The NY Times is especially adept at taking precisely 3 people who are inspired by the same idea and crafting a compelling agenda about how everyone is doing that or at least should be doing that. Lately, they have really been going at consumption. I’m not complaining – they usually get me and I feel like the last person in the know. By now anyone who knows someone who knows someone else who reads their RSS feeds from NYtimes.com has read this article – Tammy Stroble and her husband now live in a 400 sq ft apartment. They own 100 things total. TOTAL. Yes, counting their tooth-brush and dog leash. (do they count the dog?)
Couple that with the others articles and people/ blogs I follow like No Impact Man, Michael Pollen, Wasted Food (love this blog), our government and my own father-in-law who is a horticulturist and knowledgeable about all things composting (worms!), it’s hard not to feel like I am doing nothing. Going green is too ubiquitous and turning off lights and cranking down your tap doesn’t scale. It feels good but it doesn’t scale. Few things do. So in terms of scale in my own life, I did take one thing away. Make less trash.
And you know what, that is SO hard. SO SO hard. Even those of us that are passionate about REcycling and REusing don’t do one thing very well – REducing. I often hear the same people who recycle talk about being shopaholics. I’m not being judgy-wudgy. I get it – It’s because these dots don’t connect easily. We don’t connect consumption to going green. We just go buy more eco-friendly bags. We just conscientiously throw our print-outs in the recycle bin. Clearly it starts with buying, accumulating and then burdening the environment with the waste. It still takes energy to recycle, much more than it does to consume. I mean all consumption – food, energy, water, plastic, clothes. There are nuances of course: veggies versus meat, cotton versus nylon but consumption is a leveler. Consumption translates to impact on the environment; there’s no getting away from it.
So for my part I have some very non HD photos of my trash. The picturesque plastic bag holds my food scraps from cooking or leftovers. The 2 Whole Foods paper bags hold all that’s recyclable in my building – plastic, metal, glass and paper. The large trash can is well – empty.
Here’s my goal: Keep the large trash can empty. What goes in there is assumed to be the most impactful – there are a few culprits that are hard to recycle or get rid of (I’m looking at you STYROFOAM). Keep the trash to a minimum. Start composting with the biodegradable stuff (worms! a one year old!).

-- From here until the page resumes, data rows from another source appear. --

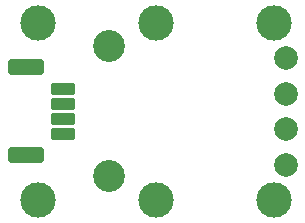
<source format=gbr>
G04 #@! TF.GenerationSoftware,KiCad,Pcbnew,(5.99.0-10394-g2e15de97e0)*
G04 #@! TF.CreationDate,2021-04-26T16:11:07+02:00*
G04 #@! TF.ProjectId,TFHT01A,54464854-3031-4412-9e6b-696361645f70,REV*
G04 #@! TF.SameCoordinates,PX78dfd90PY8290510*
G04 #@! TF.FileFunction,Soldermask,Top*
G04 #@! TF.FilePolarity,Negative*
%FSLAX46Y46*%
G04 Gerber Fmt 4.6, Leading zero omitted, Abs format (unit mm)*
G04 Created by KiCad (PCBNEW (5.99.0-10394-g2e15de97e0)) date 2021-04-26 16:11:07*
%MOMM*%
%LPD*%
G01*
G04 APERTURE LIST*
G04 Aperture macros list*
%AMRoundRect*
0 Rectangle with rounded corners*
0 $1 Rounding radius*
0 $2 $3 $4 $5 $6 $7 $8 $9 X,Y pos of 4 corners*
0 Add a 4 corners polygon primitive as box body*
4,1,4,$2,$3,$4,$5,$6,$7,$8,$9,$2,$3,0*
0 Add four circle primitives for the rounded corners*
1,1,$1+$1,$2,$3*
1,1,$1+$1,$4,$5*
1,1,$1+$1,$6,$7*
1,1,$1+$1,$8,$9*
0 Add four rect primitives between the rounded corners*
20,1,$1+$1,$2,$3,$4,$5,0*
20,1,$1+$1,$4,$5,$6,$7,0*
20,1,$1+$1,$6,$7,$8,$9,0*
20,1,$1+$1,$8,$9,$2,$3,0*%
G04 Aperture macros list end*
%ADD10C,2.000000*%
%ADD11C,3.000000*%
%ADD12RoundRect,0.250000X-0.800000X0.250000X-0.800000X-0.250000X0.800000X-0.250000X0.800000X0.250000X0*%
%ADD13RoundRect,0.350000X-1.200000X0.350000X-1.200000X-0.350000X1.200000X-0.350000X1.200000X0.350000X0*%
%ADD14C,2.700000*%
G04 APERTURE END LIST*
D10*
G04 #@! TO.C,REF\u002A\u002A*
X-103246000Y148906000D03*
G04 #@! TD*
D11*
G04 #@! TO.C,M4*
X-114246000Y151906000D03*
G04 #@! TD*
D12*
G04 #@! TO.C,J2*
X-122096000Y146281000D03*
X-122096000Y145031000D03*
X-122096000Y143781000D03*
X-122096000Y142531000D03*
D13*
X-125296000Y148131000D03*
X-125296000Y140681000D03*
G04 #@! TD*
D11*
G04 #@! TO.C,M2*
X-114246000Y136906000D03*
G04 #@! TD*
D10*
G04 #@! TO.C,REF\u002A\u002A*
X-103246000Y142906000D03*
G04 #@! TD*
G04 #@! TO.C,REF\u002A\u002A*
X-103246000Y145906000D03*
G04 #@! TD*
G04 #@! TO.C,REF\u002A\u002A*
X-103246000Y139906000D03*
G04 #@! TD*
D11*
G04 #@! TO.C,M6*
X-124246000Y151906000D03*
G04 #@! TD*
G04 #@! TO.C,M5*
X-104246000Y136906000D03*
G04 #@! TD*
G04 #@! TO.C,M1*
X-104246000Y151906000D03*
G04 #@! TD*
G04 #@! TO.C,M3*
X-124246000Y136906000D03*
G04 #@! TD*
D14*
G04 #@! TO.C,D2*
X-118246000Y149906000D03*
G04 #@! TD*
G04 #@! TO.C,D3*
X-118246000Y138906000D03*
G04 #@! TD*
M02*

</source>
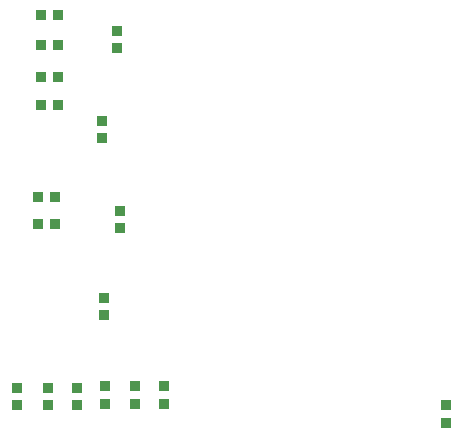
<source format=gbp>
G04 Layer_Color=128*
%FSLAX25Y25*%
%MOIN*%
G70*
G01*
G75*
%ADD11R,0.03543X0.03740*%
%ADD14R,0.03740X0.03543*%
D11*
X228405Y290000D02*
D03*
X222500D02*
D03*
X228405Y299000D02*
D03*
X222500D02*
D03*
X229405Y329500D02*
D03*
X223500D02*
D03*
X229405Y339000D02*
D03*
X223500D02*
D03*
X229405Y349500D02*
D03*
X223500D02*
D03*
X229405Y359500D02*
D03*
X223500D02*
D03*
D14*
X215500Y235405D02*
D03*
Y229500D02*
D03*
X226000Y235405D02*
D03*
Y229500D02*
D03*
X235500Y235405D02*
D03*
Y229500D02*
D03*
X245000Y235906D02*
D03*
Y230000D02*
D03*
X255000Y235906D02*
D03*
Y230000D02*
D03*
X264500Y235906D02*
D03*
Y230000D02*
D03*
X244500Y265406D02*
D03*
Y259500D02*
D03*
X244000Y324406D02*
D03*
Y318500D02*
D03*
X250000Y294406D02*
D03*
Y288500D02*
D03*
X249000Y354405D02*
D03*
Y348500D02*
D03*
X358500Y223594D02*
D03*
Y229500D02*
D03*
M02*

</source>
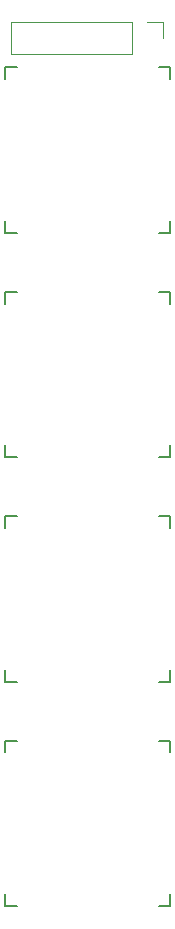
<source format=gto>
G04 #@! TF.GenerationSoftware,KiCad,Pcbnew,7.0.2*
G04 #@! TF.CreationDate,2023-05-08T17:21:18+01:00*
G04 #@! TF.ProjectId,heron,6865726f-6e2e-46b6-9963-61645f706362,rev?*
G04 #@! TF.SameCoordinates,Original*
G04 #@! TF.FileFunction,Legend,Top*
G04 #@! TF.FilePolarity,Positive*
%FSLAX46Y46*%
G04 Gerber Fmt 4.6, Leading zero omitted, Abs format (unit mm)*
G04 Created by KiCad (PCBNEW 7.0.2) date 2023-05-08 17:21:18*
%MOMM*%
%LPD*%
G01*
G04 APERTURE LIST*
%ADD10C,0.120000*%
%ADD11C,0.150000*%
G04 APERTURE END LIST*
D10*
G04 #@! TO.C,J1*
X161230000Y-31830000D02*
X151010000Y-31830000D01*
X163830000Y-29170000D02*
X163830000Y-30500000D01*
X161230000Y-29170000D02*
X151010000Y-29170000D01*
X151010000Y-29170000D02*
X151010000Y-31830000D01*
X161230000Y-29170000D02*
X161230000Y-31830000D01*
X162500000Y-29170000D02*
X163830000Y-29170000D01*
D11*
G04 #@! TO.C,SW1*
X150500000Y-34000000D02*
X150500000Y-33000000D01*
X150500000Y-47000000D02*
X151500000Y-47000000D01*
X151500000Y-33000000D02*
X150500000Y-33000000D01*
X150500000Y-47000000D02*
X150500000Y-46000000D01*
X164500000Y-46000000D02*
X164500000Y-47000000D01*
X164500000Y-33000000D02*
X163500000Y-33000000D01*
X163500000Y-47000000D02*
X164500000Y-47000000D01*
X164500000Y-33000000D02*
X164500000Y-34000000D01*
G04 #@! TO.C,SW4*
X164500000Y-103000000D02*
X164500000Y-104000000D01*
X164500000Y-90000000D02*
X163500000Y-90000000D01*
X163500000Y-104000000D02*
X164500000Y-104000000D01*
X164500000Y-90000000D02*
X164500000Y-91000000D01*
X150500000Y-91000000D02*
X150500000Y-90000000D01*
X150500000Y-104000000D02*
X151500000Y-104000000D01*
X151500000Y-90000000D02*
X150500000Y-90000000D01*
X150500000Y-104000000D02*
X150500000Y-103000000D01*
G04 #@! TO.C,SW3*
X164500000Y-84000000D02*
X164500000Y-85000000D01*
X164500000Y-71000000D02*
X163500000Y-71000000D01*
X163500000Y-85000000D02*
X164500000Y-85000000D01*
X164500000Y-71000000D02*
X164500000Y-72000000D01*
X150500000Y-72000000D02*
X150500000Y-71000000D01*
X150500000Y-85000000D02*
X151500000Y-85000000D01*
X151500000Y-71000000D02*
X150500000Y-71000000D01*
X150500000Y-85000000D02*
X150500000Y-84000000D01*
G04 #@! TO.C,SW2*
X150500000Y-53000000D02*
X150500000Y-52000000D01*
X150500000Y-66000000D02*
X151500000Y-66000000D01*
X151500000Y-52000000D02*
X150500000Y-52000000D01*
X150500000Y-66000000D02*
X150500000Y-65000000D01*
X164500000Y-65000000D02*
X164500000Y-66000000D01*
X164500000Y-52000000D02*
X163500000Y-52000000D01*
X163500000Y-66000000D02*
X164500000Y-66000000D01*
X164500000Y-52000000D02*
X164500000Y-53000000D01*
G04 #@! TD*
M02*

</source>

And do a little empirical experiment of my own to see the patterns in my trash which of course will reveal my patterns of consumption. Then it comes to whether I will reveal that to you, or anyone. In some ways, isn’t our trash the most personal of all things? An eye into our life, our habits. You can look into my trash and see how much I cook, how much I order in. My bills and receipts. My birth control or lack thereof. How much I waste, how unsentimental I am and about what. Love letters and shredded pay checks.